A bit heavy-handed perhaps, but it’s hard to blame Happy Sugar Life for it. Shows about cute girls being happy. There’s no hook in an opening like that; no, Happy Sugar Life knows that i has to sell itself on the crazy yandere. That’s why you’re here and that’s why I’m here. But I hope that Happy Sugar Life is not tempted into pushing that angle too hard. Just as a purely sweet anime is not particularly interesting, neither is a completely bitter one. Instead, Happy Sugar Life is a story of juxtapositions, balancing its darkness and its light against each other to make us question both. Consider all that is in conflict in this episode: the unhinged, Shaft OP against a gentle ED. The pastel palette and soft designs against the adult themes. Even the main characters, Matsuzaka Satou (Hanazawa Kana) and Koube Shio (Kuno Misaki) play against each other, with the former’s name being a homophone for sugar and the latter’s being one for salt. And, of course, they are themselves in conflict with their world, with their seemingly pure relationship at odds with cynical reality.

Why did Romeo and Juliet ultimately have to die in their play? Part of it was the Montague/Capulet rivalry meaning that their love could never be. Part of it was sheer coincidence. Part of it was that they were naïve teenagers and bungled everything. In comparison, how is Happy Sugar Life going to go? Satou is evidently, no fool, and not so naïve that she is not above some pragmatic villainy of her own in the face of evil. And while I may refer to her as a ‘crazy yandere’, is she actually insane? Or does she simply have a purity of vision, and it is the world that has gone mad? I think that will be an ever present question throughout Happy Sugar Life. In Romeo and Juliet, pure, naïve love is celebrated, brings peace to warring houses, and is triumphant beyond death. Happy Sugar Life simply takes that to the extreme. Satou’s love is pure, uncut, straight the to brain. And perhaps ‘pure’ does not always ‘good’.


ED Sequence




  1. This show kinda reminds me of the high school girl zombie show (School Live) a few years back. Three girls, a dog, and a teacher are trapped in the school with a zombie apocalypse going on outside the school. On the surface it seemed like cute girls doing cute things but in reality as the series moved forward you found out how bad and heartbreaking it really was.
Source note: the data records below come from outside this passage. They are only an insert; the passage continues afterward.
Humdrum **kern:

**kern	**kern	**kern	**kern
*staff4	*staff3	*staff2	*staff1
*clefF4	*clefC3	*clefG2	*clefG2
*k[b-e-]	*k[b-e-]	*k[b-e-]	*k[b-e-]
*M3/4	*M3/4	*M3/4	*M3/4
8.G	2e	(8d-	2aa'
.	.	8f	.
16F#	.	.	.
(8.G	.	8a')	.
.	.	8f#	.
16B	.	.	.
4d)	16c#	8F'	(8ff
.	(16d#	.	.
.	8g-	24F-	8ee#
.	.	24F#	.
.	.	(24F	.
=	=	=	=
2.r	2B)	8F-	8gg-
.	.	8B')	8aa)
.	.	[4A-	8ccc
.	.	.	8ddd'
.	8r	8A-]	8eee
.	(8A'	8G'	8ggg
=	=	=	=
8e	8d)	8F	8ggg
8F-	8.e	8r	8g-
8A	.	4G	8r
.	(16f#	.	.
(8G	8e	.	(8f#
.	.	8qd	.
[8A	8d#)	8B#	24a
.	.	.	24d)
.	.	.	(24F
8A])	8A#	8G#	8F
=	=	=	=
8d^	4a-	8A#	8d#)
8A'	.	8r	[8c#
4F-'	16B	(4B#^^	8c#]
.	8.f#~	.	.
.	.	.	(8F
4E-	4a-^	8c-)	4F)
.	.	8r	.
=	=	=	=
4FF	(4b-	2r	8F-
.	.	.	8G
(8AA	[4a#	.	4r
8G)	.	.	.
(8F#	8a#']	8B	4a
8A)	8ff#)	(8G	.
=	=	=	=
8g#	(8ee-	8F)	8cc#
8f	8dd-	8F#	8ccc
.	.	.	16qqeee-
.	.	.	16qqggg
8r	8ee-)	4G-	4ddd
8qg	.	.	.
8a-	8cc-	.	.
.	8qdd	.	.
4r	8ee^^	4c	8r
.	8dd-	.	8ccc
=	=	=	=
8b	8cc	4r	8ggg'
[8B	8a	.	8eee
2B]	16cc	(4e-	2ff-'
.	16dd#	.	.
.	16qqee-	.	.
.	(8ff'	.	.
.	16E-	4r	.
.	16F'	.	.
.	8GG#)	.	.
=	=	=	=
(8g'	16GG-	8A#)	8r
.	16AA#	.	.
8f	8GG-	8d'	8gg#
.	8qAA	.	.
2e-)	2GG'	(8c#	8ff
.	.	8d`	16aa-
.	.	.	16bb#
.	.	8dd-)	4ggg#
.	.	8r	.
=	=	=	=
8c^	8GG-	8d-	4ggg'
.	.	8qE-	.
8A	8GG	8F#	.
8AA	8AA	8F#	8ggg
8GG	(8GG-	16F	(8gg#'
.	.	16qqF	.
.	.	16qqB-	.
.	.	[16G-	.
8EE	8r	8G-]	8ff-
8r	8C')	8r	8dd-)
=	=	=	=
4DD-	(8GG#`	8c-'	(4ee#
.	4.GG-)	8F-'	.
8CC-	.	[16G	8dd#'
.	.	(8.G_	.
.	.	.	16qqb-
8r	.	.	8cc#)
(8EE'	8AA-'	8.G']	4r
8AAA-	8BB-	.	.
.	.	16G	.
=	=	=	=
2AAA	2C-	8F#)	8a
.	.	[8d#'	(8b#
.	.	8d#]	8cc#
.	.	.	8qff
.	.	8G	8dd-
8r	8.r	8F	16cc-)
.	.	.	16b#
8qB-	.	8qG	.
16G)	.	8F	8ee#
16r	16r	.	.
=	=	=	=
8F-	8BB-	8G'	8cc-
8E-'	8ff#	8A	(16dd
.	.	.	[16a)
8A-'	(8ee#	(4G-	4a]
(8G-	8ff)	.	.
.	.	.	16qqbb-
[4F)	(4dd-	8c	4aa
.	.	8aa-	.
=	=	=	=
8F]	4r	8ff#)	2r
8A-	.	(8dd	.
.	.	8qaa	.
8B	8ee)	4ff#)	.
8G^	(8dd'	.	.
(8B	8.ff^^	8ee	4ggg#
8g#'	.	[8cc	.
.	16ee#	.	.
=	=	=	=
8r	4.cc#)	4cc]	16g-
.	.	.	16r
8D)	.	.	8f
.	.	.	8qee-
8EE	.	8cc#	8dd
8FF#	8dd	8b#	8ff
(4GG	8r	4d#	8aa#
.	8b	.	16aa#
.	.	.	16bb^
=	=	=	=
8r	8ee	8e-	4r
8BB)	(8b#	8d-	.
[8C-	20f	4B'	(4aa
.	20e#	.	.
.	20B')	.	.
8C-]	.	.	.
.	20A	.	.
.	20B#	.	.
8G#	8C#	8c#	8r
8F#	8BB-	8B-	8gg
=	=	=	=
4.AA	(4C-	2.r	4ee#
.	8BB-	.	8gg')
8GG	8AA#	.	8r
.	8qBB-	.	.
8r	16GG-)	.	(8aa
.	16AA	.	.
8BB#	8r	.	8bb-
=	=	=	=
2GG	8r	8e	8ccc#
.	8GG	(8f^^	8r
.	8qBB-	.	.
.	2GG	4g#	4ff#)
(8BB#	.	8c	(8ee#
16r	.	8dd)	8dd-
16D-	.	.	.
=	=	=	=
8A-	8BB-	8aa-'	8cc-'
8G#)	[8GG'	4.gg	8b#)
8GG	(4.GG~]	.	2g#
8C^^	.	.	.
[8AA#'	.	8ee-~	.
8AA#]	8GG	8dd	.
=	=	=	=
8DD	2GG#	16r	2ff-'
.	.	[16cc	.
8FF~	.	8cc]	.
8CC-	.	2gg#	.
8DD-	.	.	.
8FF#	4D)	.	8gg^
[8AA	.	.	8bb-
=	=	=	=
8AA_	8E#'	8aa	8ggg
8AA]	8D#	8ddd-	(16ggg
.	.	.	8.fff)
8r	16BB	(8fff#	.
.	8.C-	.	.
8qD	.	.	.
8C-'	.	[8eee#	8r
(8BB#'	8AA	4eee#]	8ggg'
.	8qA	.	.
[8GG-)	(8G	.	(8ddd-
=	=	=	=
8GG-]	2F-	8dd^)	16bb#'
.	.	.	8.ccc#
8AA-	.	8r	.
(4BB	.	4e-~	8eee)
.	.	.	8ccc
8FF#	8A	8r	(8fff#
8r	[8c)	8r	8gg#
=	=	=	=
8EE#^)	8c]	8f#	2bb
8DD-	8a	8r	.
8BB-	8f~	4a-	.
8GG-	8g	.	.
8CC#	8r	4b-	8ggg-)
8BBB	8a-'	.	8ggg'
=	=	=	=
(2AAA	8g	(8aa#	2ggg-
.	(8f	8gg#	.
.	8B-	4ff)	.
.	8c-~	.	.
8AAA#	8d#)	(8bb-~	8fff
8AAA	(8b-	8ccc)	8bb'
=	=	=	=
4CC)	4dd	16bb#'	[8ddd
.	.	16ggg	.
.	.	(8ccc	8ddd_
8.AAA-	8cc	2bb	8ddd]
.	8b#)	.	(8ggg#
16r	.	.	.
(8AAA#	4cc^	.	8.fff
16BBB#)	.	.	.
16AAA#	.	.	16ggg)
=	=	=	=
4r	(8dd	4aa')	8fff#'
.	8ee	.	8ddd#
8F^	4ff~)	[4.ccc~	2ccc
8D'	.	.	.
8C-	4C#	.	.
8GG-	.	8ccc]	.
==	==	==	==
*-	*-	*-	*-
  2. This is one of my most anticipated shows this season. The cold open was a real surprise, though. The appeal to the dramatic prologue and how it focuses the viewer on the journey rather than the destination is well made, but actually the Folio edition of Romeo and Juliet has no prologue.

    Anyway, the problem for me with that type of opening is that it is shutting down the possibilities right from the start. There’s no wondering now for the audience about how the story could go or how it will end up. Instead of being shown a game of chess from start to finish, it’s like being shown the endgame and now you have to work out how it got there.

    If you’re going to do something like that, then do it like SukaSuka where you are shown the ending right at the start, but you don’t fully understand what you are seeing. It’s only as you become acquainted with the mechanics of that world and the Fairy Gate that you slowly begin to realise what it is that you saw. Still, maybe we don’t fully understand what were are seeing here as well, then the actual ending will be even more unexpected.

      1. And I would absolutely agree those statements about classical tragedy. With Shakespeare and his contemporaries, you knew as a potential viewer that something was a tragedy right from the start because it was in the title. With modern drama, though, and with anime in general that’s not based on historical facts, you don’t know that for sure at the start, especially if you aren’t familiar with the source material.

        When I watch something I’m not familiar with, I like to be in the box with the cat because the possibilities of a happy or sad ending both exist at the same time. Unless you tell me right from the beginning exactly how it will end, of course!

        Well, by the end of the first episode it’s absolutely clear that Satou and Shio aren’t going to grow old together, but I still wish I didn’t know what would be the cause of that. Would Hamlet have been as good a play if it had started off with the stage full of bodies? We shall never know.